All participants must provide accreditation information at the time of registration on the appropriate forms. Photocopies of official documents must be received within 14 days of the registration date via mail, email, express mail or in person. The same official documents, including photo identification, must be presented when picking up registration materials at the competition. Competitors who do not present these documents will not be allowed to enter the competition. Exceptions will be evaluated in special circumstances such as force majeure. One member of the couple may present documents for both partners. Third party accreditations are not permitted.

Group Entries – The person in charge of managing/training the group (teacher/choreographer) is responsible for providing accreditation documentation for each group member when picking up registration materials.
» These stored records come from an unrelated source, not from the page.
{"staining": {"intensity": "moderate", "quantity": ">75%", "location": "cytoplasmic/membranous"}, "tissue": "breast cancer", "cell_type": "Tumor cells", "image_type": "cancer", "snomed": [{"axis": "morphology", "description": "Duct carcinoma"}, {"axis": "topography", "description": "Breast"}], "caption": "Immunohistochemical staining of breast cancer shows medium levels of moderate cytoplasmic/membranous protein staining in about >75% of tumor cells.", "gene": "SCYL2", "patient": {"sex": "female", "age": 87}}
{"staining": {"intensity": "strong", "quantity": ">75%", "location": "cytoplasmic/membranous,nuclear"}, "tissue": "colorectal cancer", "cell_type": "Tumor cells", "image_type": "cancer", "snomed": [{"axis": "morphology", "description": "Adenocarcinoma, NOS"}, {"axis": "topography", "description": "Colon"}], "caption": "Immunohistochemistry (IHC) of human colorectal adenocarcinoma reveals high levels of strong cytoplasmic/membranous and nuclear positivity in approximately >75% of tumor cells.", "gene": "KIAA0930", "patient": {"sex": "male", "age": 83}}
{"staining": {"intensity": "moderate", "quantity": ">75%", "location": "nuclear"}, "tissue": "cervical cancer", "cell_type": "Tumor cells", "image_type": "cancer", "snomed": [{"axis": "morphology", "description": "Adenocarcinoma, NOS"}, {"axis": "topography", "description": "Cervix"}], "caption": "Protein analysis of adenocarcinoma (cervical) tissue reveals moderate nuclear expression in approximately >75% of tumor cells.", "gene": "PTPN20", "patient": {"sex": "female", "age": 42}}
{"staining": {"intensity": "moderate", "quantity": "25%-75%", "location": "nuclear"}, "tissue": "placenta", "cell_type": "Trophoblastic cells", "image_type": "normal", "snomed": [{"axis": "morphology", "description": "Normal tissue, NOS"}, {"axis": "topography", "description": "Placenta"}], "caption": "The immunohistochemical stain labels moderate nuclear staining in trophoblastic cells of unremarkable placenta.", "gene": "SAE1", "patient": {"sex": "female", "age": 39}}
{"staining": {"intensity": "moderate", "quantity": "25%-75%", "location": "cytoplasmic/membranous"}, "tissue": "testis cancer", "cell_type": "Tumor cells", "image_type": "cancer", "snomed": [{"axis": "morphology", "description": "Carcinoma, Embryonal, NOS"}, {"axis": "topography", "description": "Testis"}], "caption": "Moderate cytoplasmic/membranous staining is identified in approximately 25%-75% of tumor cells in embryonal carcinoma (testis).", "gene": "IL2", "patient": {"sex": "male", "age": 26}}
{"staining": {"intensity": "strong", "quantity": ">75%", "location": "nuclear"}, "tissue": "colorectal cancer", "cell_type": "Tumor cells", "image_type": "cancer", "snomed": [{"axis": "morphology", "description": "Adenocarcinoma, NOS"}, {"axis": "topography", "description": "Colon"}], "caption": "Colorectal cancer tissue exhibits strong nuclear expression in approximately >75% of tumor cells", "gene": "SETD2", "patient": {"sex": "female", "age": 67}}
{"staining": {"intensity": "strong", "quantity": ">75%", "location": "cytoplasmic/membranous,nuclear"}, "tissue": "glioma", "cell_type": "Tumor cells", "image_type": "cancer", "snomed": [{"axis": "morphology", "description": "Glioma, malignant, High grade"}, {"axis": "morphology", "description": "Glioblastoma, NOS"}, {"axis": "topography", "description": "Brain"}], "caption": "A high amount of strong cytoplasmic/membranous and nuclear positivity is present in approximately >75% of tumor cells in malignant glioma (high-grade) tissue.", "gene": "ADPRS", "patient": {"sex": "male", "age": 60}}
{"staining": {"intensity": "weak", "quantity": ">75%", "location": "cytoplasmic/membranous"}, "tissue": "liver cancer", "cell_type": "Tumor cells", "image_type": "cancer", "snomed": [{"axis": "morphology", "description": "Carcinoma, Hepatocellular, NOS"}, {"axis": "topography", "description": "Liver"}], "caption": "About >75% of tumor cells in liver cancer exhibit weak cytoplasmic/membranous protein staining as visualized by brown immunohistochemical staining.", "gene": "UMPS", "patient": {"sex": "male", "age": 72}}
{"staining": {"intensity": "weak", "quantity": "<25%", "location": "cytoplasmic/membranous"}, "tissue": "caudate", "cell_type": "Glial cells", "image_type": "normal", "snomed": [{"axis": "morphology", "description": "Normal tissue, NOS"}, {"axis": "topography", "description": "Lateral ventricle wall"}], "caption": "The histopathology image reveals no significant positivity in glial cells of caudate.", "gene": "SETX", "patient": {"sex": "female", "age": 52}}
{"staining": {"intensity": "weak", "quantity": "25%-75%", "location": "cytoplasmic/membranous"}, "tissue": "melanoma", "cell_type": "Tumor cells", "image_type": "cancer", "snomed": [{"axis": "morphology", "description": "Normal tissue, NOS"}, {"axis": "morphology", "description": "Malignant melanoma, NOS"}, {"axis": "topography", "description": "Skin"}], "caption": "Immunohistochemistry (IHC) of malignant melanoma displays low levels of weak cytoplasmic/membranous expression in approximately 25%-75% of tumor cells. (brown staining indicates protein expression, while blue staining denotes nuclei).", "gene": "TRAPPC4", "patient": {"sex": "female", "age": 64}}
Competitors must review and adhere to each category’s Evaluation Criteria during the competition.

0.   Competitors must conduct themselves in a respectful and sportsmanlike manner toward judges, monitors, fellow competitors, spectators, and any personnel at USNATA sanctioned events. Any conduct to the contrary, written or verbal, may incur legal consequences. USNATA reserves the right to rescind awarded titles and prizes, and future attendance at USNATA sanctioned events from the offending parties.

1.  Spectators are welcome to watch all competition rounds.

2.  By entering the competition, competitors agree to participate in events and ceremonies organized by the USNATA (press conferences, interviews for radio stations and television channels, demos, etc.) as requested by the USNATA.

3.  With the exception of the Junior Exhibition category, competitors must be at least 18 years old by the first date of the competition. Juniors must be under the age of 18 by the first date of the competition.

4.  USNATA may choose to or is currently engaged in the business of creating media, which includes but is not limited to engaging in the following activities for personal and commercial gain: filming, film/video editing, and film/video production; photography, photo editing, and total production; digital photography, digital photo editing, and digital photo production; documentary production and editing; sound recordings; sound manipulation and music productions; television production; and web design and production. By registering for the competition, competitors give consent to the ATWC to capture images and video/sound recordings for use in media, without implicit or explicit compensation.

5.  By registering for any USNATA sanctioned competition and participating, each competitor acknowledges having read and accepted these General Rules.











In each Single Dance separately the Competitive Tango couples compete against each other according to their age category and level (Bronze, Silver, Gold). Each couple is judged according to their performance in each dance separately and receives a ribbon if placed 1st, 2nd, or 3rd. 


In preliminary rounds leading up to a final round of an event/heat, the judges are asked to "recall" a certain number of dancers to the next round. Judges select to recall couples they think are the best and the couples with the most marks moves into the next round.

Once six or seven couples reach the final, USNATA sanctioned dance competitions use the skating system method to determine the results. This means that the judges rank every couple in every dance from 1st through 6th or 7th. The couple with the most 1st place marks is the overall winner. The couple with the next highest number of 1st or 2nd place marks will place second, and so on. Tiebreaker rules determine which couple finishes higher in the event of a tie. These rules can be very complex, and an official known as a Scrutineer has the painstaking task of taking all the judges' marks and tabulating the results for callbacks and making the necessary calculations to determine the placements, applying the tiebreaker rules in close cases.